The museum was occasionally open on Saturdays, and during the six months I lived at the hospital, I visited. Repeatedly, as it turned out.
But for an institution that was founded in 1247, that has been a central character in London’s history and formative in our understanding and misunderstanding of madness, the museum was surprisingly crap.
It lived in a small, bleak portakabin in the corner of the grounds. You would walk in, stare at a few tiny walls of exhibits and then chat to the curator, who would be so bereft of visitors that it would be like a turning on a ‘history of the Bethlem’ fire hose for a few minutes before you left them to solemnly contemplate the archives once more.
But after years of neglect, the portamusem has been replaced by the Museum of the Mind in the Bethlem Royal Hospital’s central building. To get an idea of how much the new museum is being valued, they kicked the hospital bosses out to make space for it.

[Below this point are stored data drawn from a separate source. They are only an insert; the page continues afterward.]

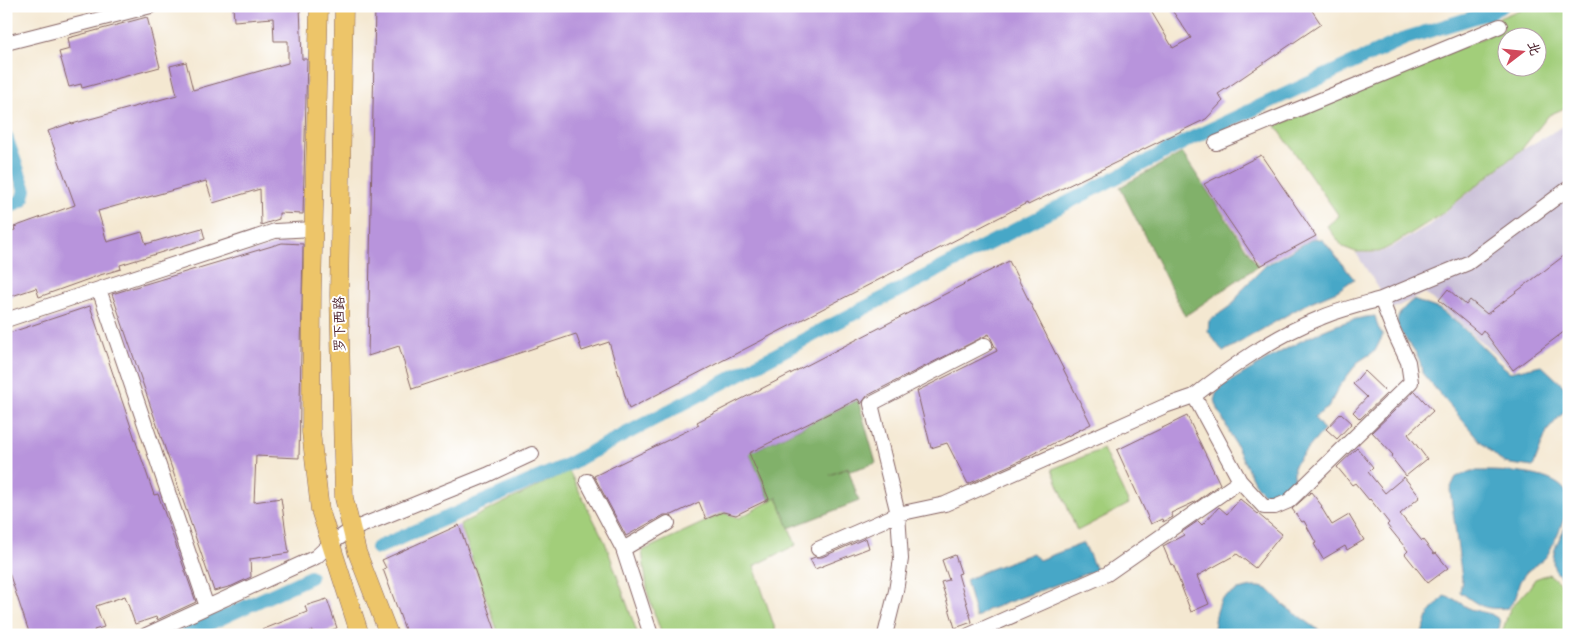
<svg xmlns="http://www.w3.org/2000/svg" width="1575" height="641" viewBox="0 0 1575 641" font-family="'Shantell Sans','LXGW WenKai TC',sans-serif">
  <rect width="100%" height="100%" fill="#fff"/>
  <filter id="ink" filterUnits="userSpaceOnUse"><feTurbulence type="fractalNoise" baseFrequency=".02" numOctaves="2"/><feDisplacementMap in="SourceGraphic" scale="10" xChannelSelector="R" yChannelSelector="G"/><feConvolveMatrix kernelMatrix="1 2 1 2 8 2 1 2 1" color-interpolation-filters="sRGB"/></filter>
  <filter id="wash" filterUnits="userSpaceOnUse"><feTurbulence type="fractalNoise" baseFrequency=".0096" numOctaves="4" result="noise"/><feDisplacementMap in="SourceGraphic" scale="20" xChannelSelector="R" yChannelSelector="G"/><feGaussianBlur stdDeviation="1.12" result="paint"/><feColorMatrix in="noise" values="0 0 0 0 0 0 0 0 0 0 0 0 0 0 0 0 0 1.4 0 .05"/><feComposite in="paint" operator="in"/></filter>
  <g filter="url(#wash)">
    <rect width="100%" height="100%" fill="#f4e8d1"/>
    <path fill="#c9bfd7" d="M1569,123v205l-56,42 -88,-77 -33,16 -36,-56h23l13,-6 37,-22 93,-75z"/>
    <path fill="#a2ce7a" stroke="#767652" fill-rule="evenodd" d="M1529,6h40v100l-20,9 -28,35 -81,65 -49,31 -12,6h-23l-13,-5 -16,-21 12,-10 -63,-90 228,-97 -5,-11zM1508,38h30v30h-30z
      M1103,449l26,55 -52,27 -25,-62z
      M569,471l36,71 33,93h-139l-39,-111z
      M777,497l19,48 -42,21 23,69h-115l-14,-40 -6,-44 82,-38 15,5z
      M1549,574l20,17v44h-68l9,-26 19,-21 6,-9z"/>
    <path fill="#81b16a" stroke="#66684a" d="M1182,153l76,113 -73,50 -65,-129z
      M858,400l18,63 -26,8 -2,-4 -18,8 18,-7 11,33 -70,27 -12,-31 -7,3 -21,-47z"/>
    <path fill="#47a7c7" stroke="#486379" d="M1314,238l9,2 31,39 -17,12 -29,12 -85,49 -15,-21 1,-10 24,-17 11,-17 22,-22z
      M1413,300l26,9 21,16 38,37 12,10 31,-7 28,26v15l-22,25 -14,36 -29,-4 -23,-21 -59,-69c0,-3 -1,-8 -2,-11 -9,-27 -42,-35 -7,-62z
      M1375,316l3,11 5,8 -8,16 -17,11 -19,25 -11,21 -14,9 10,13 -30,35v14c-11,11 -15,16 -32,14l-8,-11 -36,-73c-5,-14 -4,-14 6,-24 41,-23 104,-66 151,-69z
      M1472,471c23,0 93,-2 97,29 1,9 -16,45 -21,54 -5,9 -17,12 -23,20 -2,3 -5,6 -6,10 -2,4 -1,10 -4,15 -2,3 -5,6 -7,9 -25,2 -28,-2 -48,-16l2,-13 -12,-90 6,-12z
      M1569,520v65c-5,-5 -11,-10 -14,-15 -7,-16 7,-36 14,-50z
      M1084,543l12,27 -109,40 -11,8 -10,-38 19,-9 48,-18 6,7z
      M1252,587h8l8,2 18,18 40,28h-113l3,-20 5,-16 17,-9z
      M1444,596l10,3 16,10 21,5 8,5 1,6 -3,10h-76l8,-21z"/>
    <g fill="none" stroke-linecap="round" stroke-linejoin="round">
      <path stroke="#47a7c7" stroke-width="14" d="M6,137l19,53 -3,10 -16,9
        M377,548l186,-81 288,-152 341,-177 214,-100 82,-25 14,-7
        M185,635l125,-58"/>
    </g>
    <g id="blocks">
      <path fill="#b894dc" d="M233,6h67l2,53h5l-4,155 -24,-1v6l-18,6 -1,-36 -47,14 -7,-22 -108,30 9,31 35,-10 4,12 56,-16 3,11 -85,26 1,4 -21,6 -61,22 -3,-9 -30,10v-65l9,-3 -1,-3 61,-22 -27,-74 23,-8 1,1 105,-29 -7,-29 16,-4 7,28 95,-27v-22h-14l-1,-23 -39,3z
        M375,6h773l25,42 18,-10 -22,-32h140l12,18 -103,70 5,7 -17,18 -178,86 -1,-2 -398,206 -20,-67 -27,9 -6,-17 -164,55 -13,-43 -31,10z
        M147,17l13,50 -78,21 -1,-4 -12,3 -10,-35 11,-3 -2,-11z
        M1261,155l55,81 -56,30 -56,-82z
        M282,243l21,1 -4,214 -43,-2 -2,46 27,-4 8,55 -39,6 1,18 -19,9 -18,5 -102,-297z
        M1569,252v76l-56,42 -30,-40 -3,4 -41,-34 9,-11 18,16 4,-5 17,14z
        M1009,261l82,163 -74,38 -49,22 -21,-41 -16,5 -14,-57 80,-40 -8,-17 -109,55 -13,7 -6,8 -3,-5 -109,54 20,46 -33,16 -13,-3 -17,7 -7,-17 -27,13h-8l-38,21 -32,-60 105,-51 -2,-3z
        M90,306l64,189 4,-1 38,108 -39,18 -1,-3 -21,7 -10,-28 -29,10 8,21 -10,3 1,5h-65l-24,-71v-230z
        M1364,371l23,22 -27,26 -7,-7 14,-15 -14,-13z
        M1415,391l18,20 -25,23 19,25 -21,17 -15,-19 2,-2 -21,-23z
        M1341,413l11,10 -15,16 -11,-10z
        M1187,416l33,68 -23,17 -26,12 2,4 -10,5 -1,-3 -11,5 -34,-74z
        M1357,448l16,19 -5,5 17,21 19,-16 16,20 -20,17 22,27 1,-1 11,14 2,-1 12,15 -20,15 -23,-29 3,-3 -21,-26 2,-2 -19,-24 -1,1 -14,-17 -3,2 -15,-18z
        M1311,492l11,14 -1,1 11,18 17,-10 15,25 -17,10 -2,-4 -22,13 -9,-15 2,-1 -12,-22 -2,1 -10,-13z
        M1240,499l42,35 -27,34 -18,-14 -40,22 12,28 -18,8 -18,-48 -2,1 -8,-19 21,-11 -2,-3 16,-11 4,4 17,-18 8,7z
        M459,525l38,110h-90l-24,-66 3,-1 -4,-8z
        M866,538l3,10 -54,21 -5,-10 5,-2h7z
        M955,555l6,18 -3,1 14,48 -17,6 -14,-46 8,-2 -7,-20z
        M327,599l10,29 -21,7h-2l-1,-4 -11,4h-53l58,-23 -2,-6z"/>
    </g>
  </g>
  <g filter="url(#ink)">
    <use href="#blocks" fill-opacity="0" stroke="#866565" stroke-width="1"/>
    <g fill="none" stroke-linecap="round" stroke-linejoin="round">
      <g stroke="#866565" stroke-width="16">
        <path id="minor" d="M6,43l145,-37
          M1216,143l284,-117
          M6,320l93,-31
          M1194,396c38,-30 79,-59 124,-77 20,-9 42,-14 63,-20
          M587,481l36,68 28,86
          M623,549l45,-26
          M818,549l80,-35 -27,-110 114,-59
          M207,607l-108,-318 176,-58 39,-2
          M146,635l170,-78 14,-13 21,-14 136,-55 45,-21
          M885,635l11,-44 5,-32 -3,-45 47,-10 220,-98 29,-10 46,85 24,26h11l14,-6 122,-119 -3,-20 -14,-30 -13,-33 87,-36 101,-75
          M969,635l138,-61 133,-93"/>
      </g>
      <g stroke="#866565" stroke-width="19">
        <path id="major" d="M319,6l-7,286 -1,140 9,78 40,125
          M344,6l-5,289 5,203 13,54 32,83"/>
      </g>
      <use href="#minor" stroke="#fff" stroke-width="14"/>
      <use href="#major" stroke="#edc569" stroke-width="18"/>
    </g>
  </g>
  <g text-anchor="middle" stroke-width="4" stroke-linejoin="round" paint-order="stroke">
    <g font-size="14" fill="#4a1f2b" stroke="#fff">
      <text transform="translate(339 324) rotate(-91)" y="5">罗下西路</text>
    </g>
  </g>
  <rect width="1575" height="641" fill="none" stroke="#fff" stroke-width="25"/>
  <g transform="translate(1522 52) rotate(74)"><circle r="24" fill="#ffffff" stroke="#b7a5aa"/>
  <path d="M0-4L9 19L0 12L-9 19Z" fill="#d1495b"/>
  <text y="-8" font-size="14" font-weight="bold" text-anchor="middle" fill="#4a1f2b">北</text>
  </g>
</svg>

Apart from the museum space, it also has two galleries. One dedicated to work from current patients and another that has guest exhibitions. It also does talks from historians and art workshops – on everything from art techniques to building websites. You can even buy Bedlam mugs and pencils in the museum shop – for reasons I’m not entirely sure of.
The museum itself is beautifully put together and is entirely focused on tackling the most contentious issues in mental health. Here’s a quote, painted in large letters on one of the walls:
“The words of psychiatry are often unjust stewards, sorry guardians of meaning, workers of deception.”
The quote, quite profound in itself, doesn’t have the same impact until you understand that it’s from Aubrey Lewis the ‘father of British psychiatry’ and one of the most important people in the history of the profession.
And it is this rather confrontational approach to psychiatry’s assumptions, now and in the past, which permeates the museum.
Many of these challenges come from the voices of patients themselves, either contemporary or historical, and the testimonies to medically-induced suffering sit alongside the testimonies to its value as a remedy to mental distress.
For those looking for something of the London gothic, there are strait-jackets, manacles, and panels from a genuine padded cell from an old asylum, but it’s hardly the gaudy tourism of the London Dungeon – not least because the framing is quite different – the question of what it means to be humane in treating people with mental health difficulties is a central theme.
This approach also means artwork from patients, some of whom have been the country’s most distinguished artists in their own right, is integral to the design of the museum.
While you’re visiting, by the way, have a walk through the hospital grounds. They’re open to the public, extensive and beautiful. Locals walk their dogs there and come in the use the swimming pool. It’s quite different from how many people imagine a psychiatric hospital to be (and it has to be said, quite different from how many other psychiatric hospitals are).
And before you leave the museum, don’t miss the guest book. I’ve visited twice but the comments and art in the guestbook have been one of the highlights.
Link to the Museum of the Mind website.
Disclaimer: I still work for the NHS Trust which is responsible for the museum and occasionally still work at the Bethlem. However, I have since moved out to less salubrious accommodation in South London’s out-of-control rental market. Do note, however, that the Bethlem is genuinely out of the way in suburban London. It takes a while to get there and there is still nothing else to do there on weekends.